Two Terminal High Altitude Area Defense (THAAD) interceptors are launched during a successful intercept test in September 2013

Two Terminal High Altitude Area Defense (THAAD) interceptors are launched during a successful intercept test in September 2013

Photo by Missile Defense Agency

April 3, 2015

Bruce Bennett is a senior defense analyst at the RAND Corporation and a specialist in assessing “asymmetric threats” such as weapons of mass destruction. He considers what it might mean if the United States deploys the terminal high-altitude air defense missile system known as THAAD in South Korea. Chinese pressure on South Korea to not allow THAAD deployment has become a major regional security issue.

Will some form of THAAD eventually be deployed in South Korea?

There is likely no place on earth where the United States and its allies face a greater theater missile threat than in Northeast Asia. Recognizing this, President Obama deployed one battery of THAAD to Guam a year ago to protect it against the North Korean missiles. Like any U.S. military force, the United States can only deploy a portion of the THAAD force in peacetime, leaving the rest as a “rotation base” in the United States.

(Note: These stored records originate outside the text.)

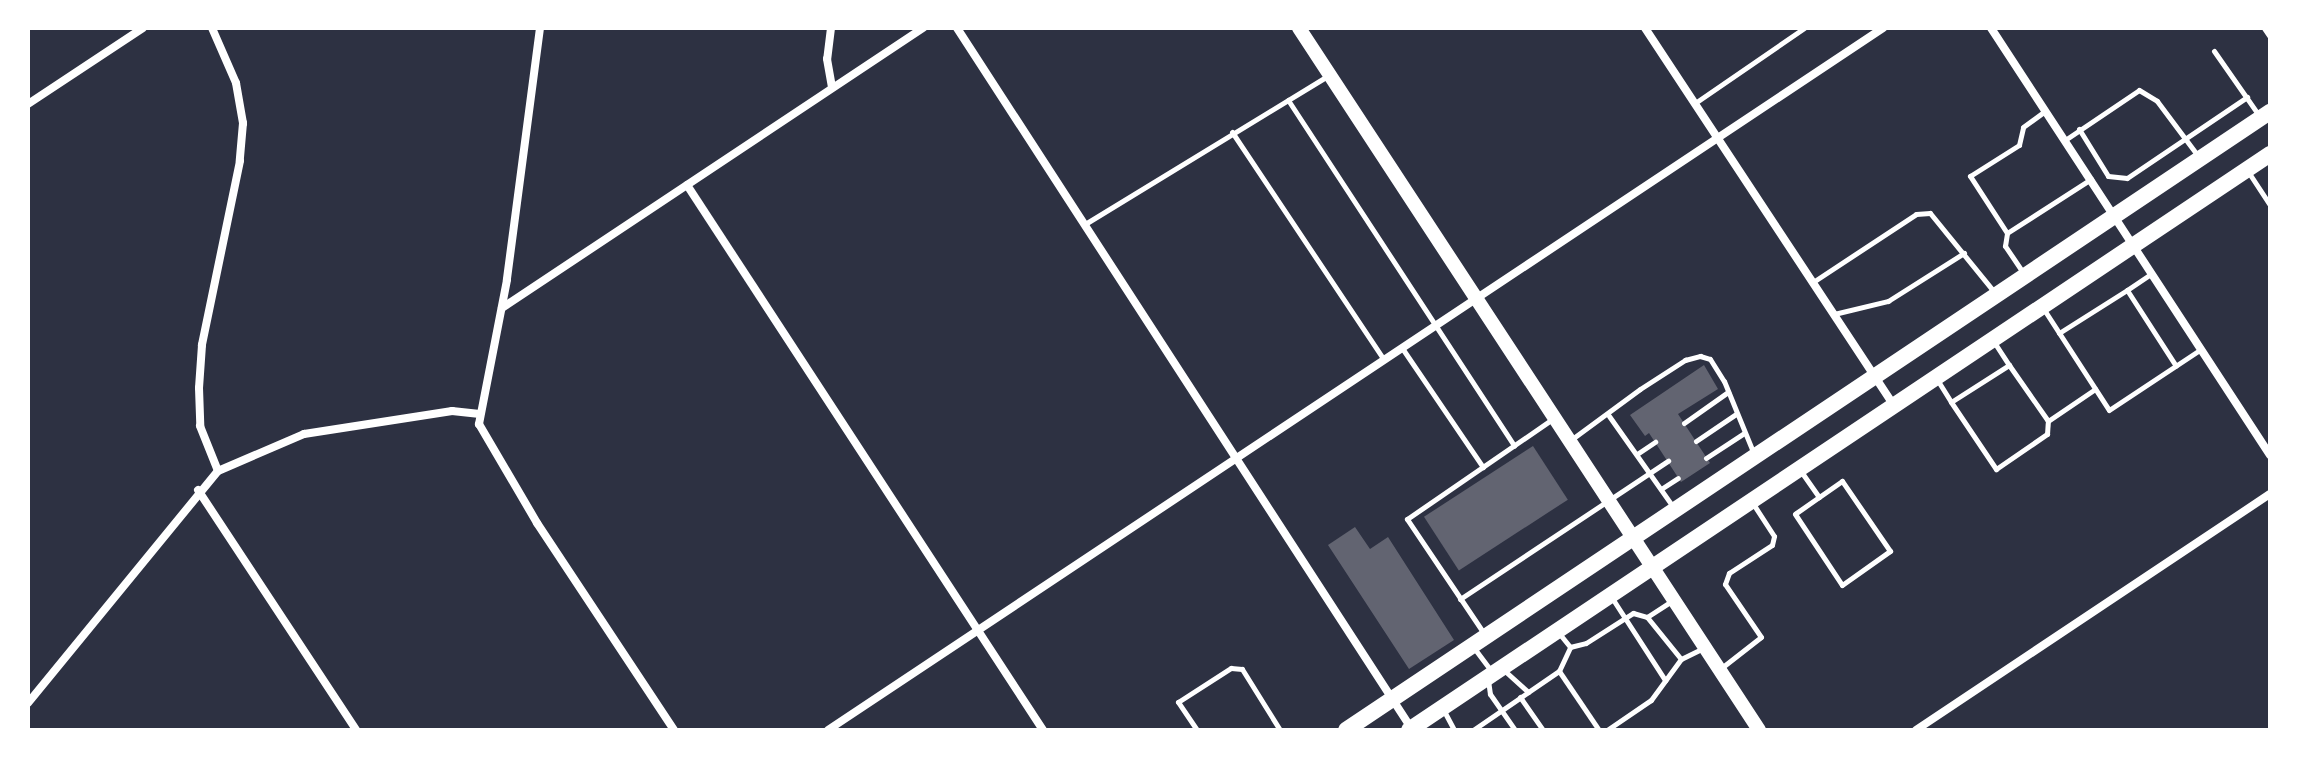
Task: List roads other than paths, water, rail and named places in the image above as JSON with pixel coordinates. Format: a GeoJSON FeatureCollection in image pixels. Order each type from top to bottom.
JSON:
{"type":"FeatureCollection","features":[{"type":"Feature","properties":{"kind":"main road"},"geometry":{"type":"LineString","coordinates":[[1346,730],[2266,115]]}},
{"type":"Feature","properties":{"kind":"main road"},"geometry":{"type":"LineString","coordinates":[[1410,729],[2270,154]]}},
{"type":"Feature","properties":{"kind":"street"},"geometry":{"type":"LineString","coordinates":[[28,104],[143,28]]}},
{"type":"Feature","properties":{"kind":"street"},"geometry":{"type":"LineString","coordinates":[[212,28],[236,83],[243,123],[201,359],[200,426],[218,471]]}},
{"type":"Feature","properties":{"kind":"street"},"geometry":{"type":"LineString","coordinates":[[540,28],[502,308],[480,414],[483,438],[674,730]]}},
{"type":"Feature","properties":{"kind":"street"},"geometry":{"type":"LineString","coordinates":[[831,28],[827,59],[832,88]]}},
{"type":"Feature","properties":{"kind":"street"},"geometry":{"type":"LineString","coordinates":[[502,308],[923,28]]}},
{"type":"Feature","properties":{"kind":"street"},"geometry":{"type":"LineString","coordinates":[[957,28],[1410,729]]}},
{"type":"Feature","properties":{"kind":"street"},"geometry":{"type":"LineString","coordinates":[[1299,28],[1759,730]]}},
{"type":"Feature","properties":{"kind":"street"},"geometry":{"type":"LineString","coordinates":[[1645,28],[1894,406]]}},
{"type":"Feature","properties":{"kind":"street"},"geometry":{"type":"LineString","coordinates":[[828,730],[1883,28]]}},
{"type":"Feature","properties":{"kind":"street"},"geometry":{"type":"LineString","coordinates":[[1991,28],[2270,455]]}},
{"type":"Feature","properties":{"kind":"street"},"geometry":{"type":"LineString","coordinates":[[687,185],[1043,730]]}},
{"type":"Feature","properties":{"kind":"street"},"geometry":{"type":"LineString","coordinates":[[28,703],[198,490],[218,471],[304,434],[452,411],[480,414]]}},
{"type":"Feature","properties":{"kind":"street"},"geometry":{"type":"LineString","coordinates":[[198,490],[356,730]]}},
{"type":"Feature","properties":{"kind":"street"},"geometry":{"type":"LineString","coordinates":[[1916,730],[2270,494]]}},
{"type":"Feature","properties":{"kind":"lane"},"geometry":{"type":"LineString","coordinates":[[1694,103],[1804,28]]}},
{"type":"Feature","properties":{"kind":"lane"},"geometry":{"type":"LineString","coordinates":[[2264,28],[2270,37]]}},
{"type":"Feature","properties":{"kind":"lane"},"geometry":{"type":"LineString","coordinates":[[2214,51],[2247,97],[2266,115]]}},
{"type":"Feature","properties":{"kind":"lane"},"geometry":{"type":"LineString","coordinates":[[1084,225],[1330,75]]}},
{"type":"Feature","properties":{"kind":"lane"},"geometry":{"type":"LineString","coordinates":[[2065,140],[2139,90],[2157,101],[2201,160]]}},
{"type":"Feature","properties":{"kind":"lane"},"geometry":{"type":"LineString","coordinates":[[2079,129],[2108,176],[2118,179],[2137,173],[2247,97]]}},
{"type":"Feature","properties":{"kind":"lane"},"geometry":{"type":"LineString","coordinates":[[1288,100],[1514,446]]}},
{"type":"Feature","properties":{"kind":"lane"},"geometry":{"type":"LineString","coordinates":[[2025,275],[2005,246],[2007,233],[1970,176],[2019,145],[2023,127],[2046,111]]}},
{"type":"Feature","properties":{"kind":"lane"},"geometry":{"type":"LineString","coordinates":[[1232,132],[1384,360]]}},
{"type":"Feature","properties":{"kind":"lane"},"geometry":{"type":"LineString","coordinates":[[2247,170],[2270,205]]}},
{"type":"Feature","properties":{"kind":"lane"},"geometry":{"type":"LineString","coordinates":[[2007,233],[2091,179]]}},
{"type":"Feature","properties":{"kind":"lane"},"geometry":{"type":"LineString","coordinates":[[1812,283],[1916,214],[1930,213],[1938,219],[1996,294]]}},
{"type":"Feature","properties":{"kind":"lane"},"geometry":{"type":"LineString","coordinates":[[1833,314],[1888,301],[1964,253]]}},
{"type":"Feature","properties":{"kind":"lane"},"geometry":{"type":"LineString","coordinates":[[2059,333],[2152,273]]}},
{"type":"Feature","properties":{"kind":"lane"},"geometry":{"type":"LineString","coordinates":[[2127,290],[2176,366]]}},
{"type":"Feature","properties":{"kind":"lane"},"geometry":{"type":"LineString","coordinates":[[2042,307],[2109,410],[2201,349]]}},
{"type":"Feature","properties":{"kind":"lane"},"geometry":{"type":"LineString","coordinates":[[1936,378],[1996,469],[2047,434],[2048,421],[1993,340]]}},
{"type":"Feature","properties":{"kind":"lane"},"geometry":{"type":"LineString","coordinates":[[1402,348],[1483,467]]}},
{"type":"Feature","properties":{"kind":"lane"},"geometry":{"type":"LineString","coordinates":[[1570,441],[1609,416],[1640,389],[1685,360],[1700,356],[1710,359],[1755,455]]}},
{"type":"Feature","properties":{"kind":"lane"},"geometry":{"type":"LineString","coordinates":[[1951,402],[2009,365]]}},
{"type":"Feature","properties":{"kind":"lane"},"geometry":{"type":"LineString","coordinates":[[2048,421],[2095,389]]}},
{"type":"Feature","properties":{"kind":"lane"},"geometry":{"type":"LineString","coordinates":[[1684,423],[1728,392]]}},
{"type":"Feature","properties":{"kind":"lane"},"geometry":{"type":"LineString","coordinates":[[1696,441],[1736,414]]}},
{"type":"Feature","properties":{"kind":"lane"},"geometry":{"type":"LineString","coordinates":[[1609,416],[1675,509]]}},
{"type":"Feature","properties":{"kind":"lane"},"geometry":{"type":"LineString","coordinates":[[1515,730],[1490,694],[1493,673],[1460,599],[1407,519],[1555,418]]}},
{"type":"Feature","properties":{"kind":"lane"},"geometry":{"type":"LineString","coordinates":[[1706,458],[1744,433]]}},
{"type":"Feature","properties":{"kind":"lane"},"geometry":{"type":"LineString","coordinates":[[1637,454],[1655,442]]}},
{"type":"Feature","properties":{"kind":"lane"},"geometry":{"type":"LineString","coordinates":[[1460,599],[1668,461]]}},
{"type":"Feature","properties":{"kind":"lane"},"geometry":{"type":"LineString","coordinates":[[1800,469],[1819,497]]}},
{"type":"Feature","properties":{"kind":"lane"},"geometry":{"type":"LineString","coordinates":[[1661,489],[1678,478]]}},
{"type":"Feature","properties":{"kind":"lane"},"geometry":{"type":"LineString","coordinates":[[1842,481],[1890,551],[1842,585],[1795,514],[1819,497],[1842,481]]}},
{"type":"Feature","properties":{"kind":"lane"},"geometry":{"type":"LineString","coordinates":[[1719,670],[1761,637],[1725,584],[1729,573],[1772,545],[1774,536],[1751,501]]}},
{"type":"Feature","properties":{"kind":"lane"},"geometry":{"type":"LineString","coordinates":[[1609,594],[1665,680]]}},
{"type":"Feature","properties":{"kind":"lane"},"geometry":{"type":"LineString","coordinates":[[1570,647],[1586,643],[1624,617],[1647,617],[1674,600]]}},
{"type":"Feature","properties":{"kind":"lane"},"geometry":{"type":"LineString","coordinates":[[1647,617],[1681,659]]}},
{"type":"Feature","properties":{"kind":"lane"},"geometry":{"type":"LineString","coordinates":[[1556,629],[1570,647]]}},
{"type":"Feature","properties":{"kind":"lane"},"geometry":{"type":"LineString","coordinates":[[1473,730],[1559,671],[1570,647]]}},
{"type":"Feature","properties":{"kind":"lane"},"geometry":{"type":"LineString","coordinates":[[1607,730],[1651,700],[1681,659],[1705,647]]}},
{"type":"Feature","properties":{"kind":"lane"},"geometry":{"type":"LineString","coordinates":[[1197,730],[1178,702],[1231,668],[1242,669],[1280,730]]}},
{"type":"Feature","properties":{"kind":"lane"},"geometry":{"type":"LineString","coordinates":[[1559,671],[1599,730]]}},
{"type":"Feature","properties":{"kind":"lane"},"geometry":{"type":"LineString","coordinates":[[1493,673],[1514,675],[1528,692]]}},
{"type":"Feature","properties":{"kind":"lane"},"geometry":{"type":"LineString","coordinates":[[1520,697],[1543,730]]}},
{"type":"Feature","properties":{"kind":"lane"},"geometry":{"type":"LineString","coordinates":[[1441,707],[1454,730]]}}]}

As far as I know, the U.S. government is trying to decide whether to deploy THAAD to Korea. Since there are only four THAAD batteries, only one can be deployed at a time — unless a major contingency develops in Korea. It will be roughly two years before there will be enough THAAD batteries to have one available to deploy to Korea, assuming that Korea is the priority for such a deployment. Japan could be an alternative priority.

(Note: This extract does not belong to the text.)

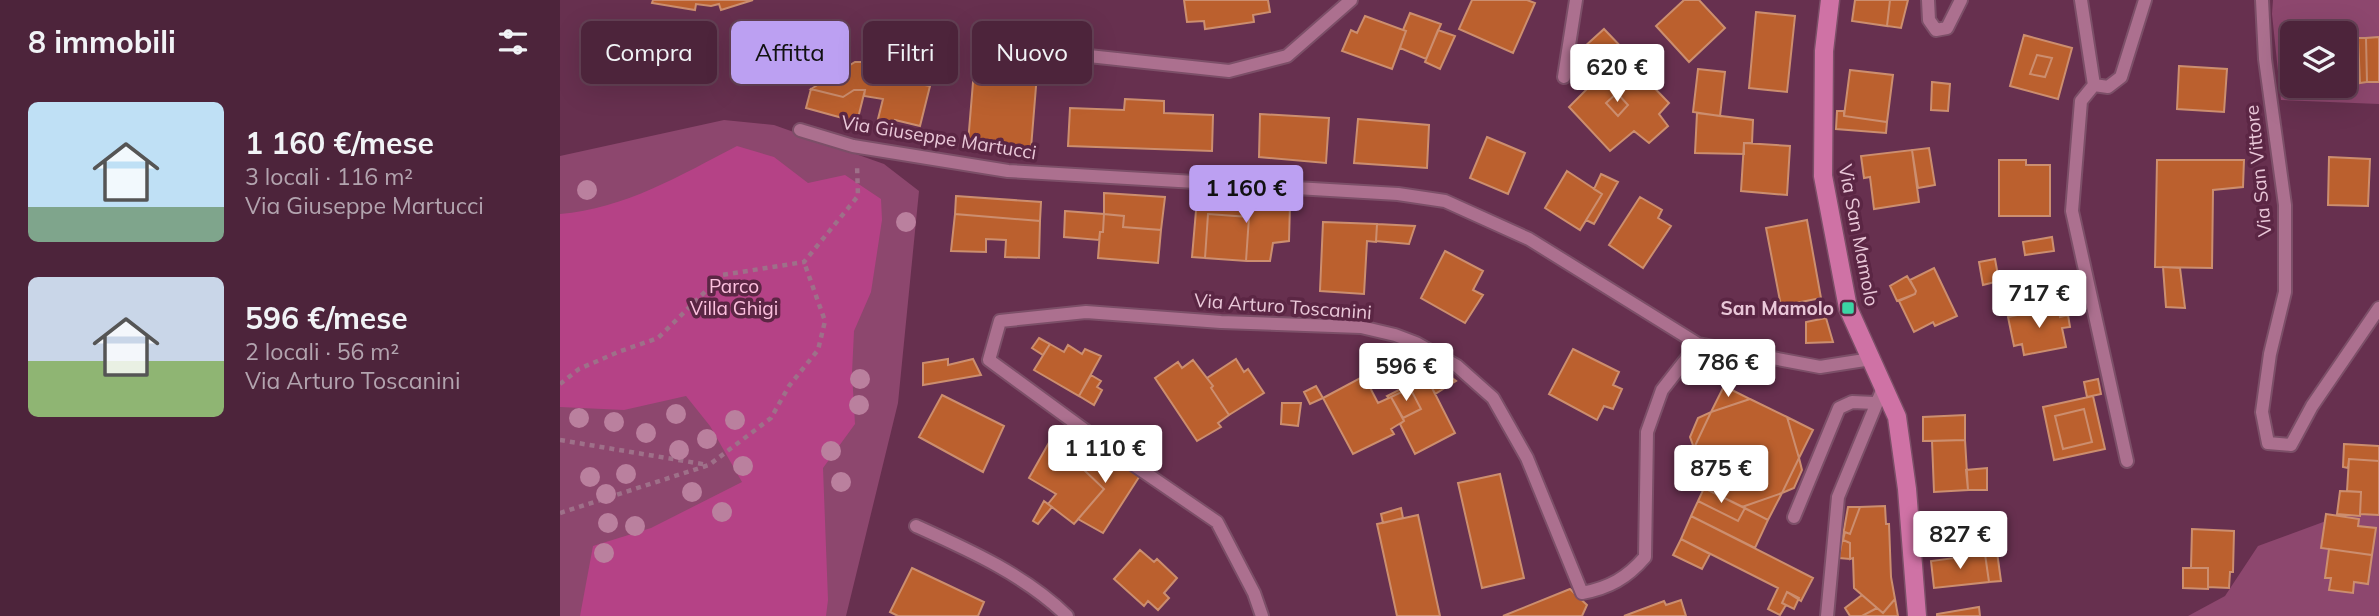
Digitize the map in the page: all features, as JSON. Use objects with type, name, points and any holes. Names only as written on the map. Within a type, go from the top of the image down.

South Korea's Ministry of Defense recently said that China was “meddling” in the potential THAAD deployment. Is that a sign their relationship is changing?

China's actions reflect a real change in regional dynamics. China is trying to establish a precedent for its ability to influence the security decisions of its neighboring countries. If North Korea posed no missile threat to South Korea, China might see THAAD as focused on China. But the North Korean missile threat is huge, and China has done little or nothing to contain it. If China doesn't want THAAD in South Korea, it should leverage North Korea — its “ally” — to significantly reduce the size of its missile forces, with a focus on the longer-range missiles (NoDong, Musudan, and KN-08).

China might legitimately engage on the THAAD decision if the defense system's interceptors could be viewed as a threat to China itself. But THAAD interceptors deployed at Osan Air Base don't have enough range to reach even Pyongyang, let alone China. THAAD is a threat only to Chinese missiles and only if those Chinese missiles are fired at South Korea — is that what China really plans? If so, why wouldn't South Korea want to protect itself with THAAD?

The THAAD radar can see missile launches and perhaps other things in China, but so can U.S. satellites and reconnaissance aircraft. Unless China plans to use missiles to threaten or attack South Korea in some contingency, China appears to have no legitimate security interest in opposing THAAD deployment.

Is THAAD essential to South Korea's defense?

Once North Korea can deliver a nuclear weapon on a ballistic missile (which it may already be able to do), South Korea has inadequate defenses against such a threat. The North is more likely to deploy a nuclear weapon on a NoDong missile, and THAAD would perform much better against a NoDong missile than would a Patriot interceptor. So yes, THAAD would be critical to defending South Korea against nuclear weapon attacks from North Korea.

How would regional dynamics change if the THAAD system was deployed in South Korea?

China might retaliate against Seoul in the short term either economically or diplomatically for a THAAD deployment. But by demonstrating its independence and unwillingness to be leveraged by China in areas of South Korean security, South Korea would likely avert future Chinese pressure on other issues.

Conversely, if the system were not deployed, how would it affect relations between the United States and South Korea?

A key consideration for the United States is the ability to adequately safeguard its personnel in Korea. South Korean inability or unwillingness to deploy defenses like THAAD would be a significant matter of concern between the two allies. At the least, the United States would be forced to reexamine its security posture on the peninsula and in the region.


Bruce Bennett is a senior defense analyst at the nonprofit, nonpartisan RAND Corporation and a professor at the Pardee RAND Graduate School.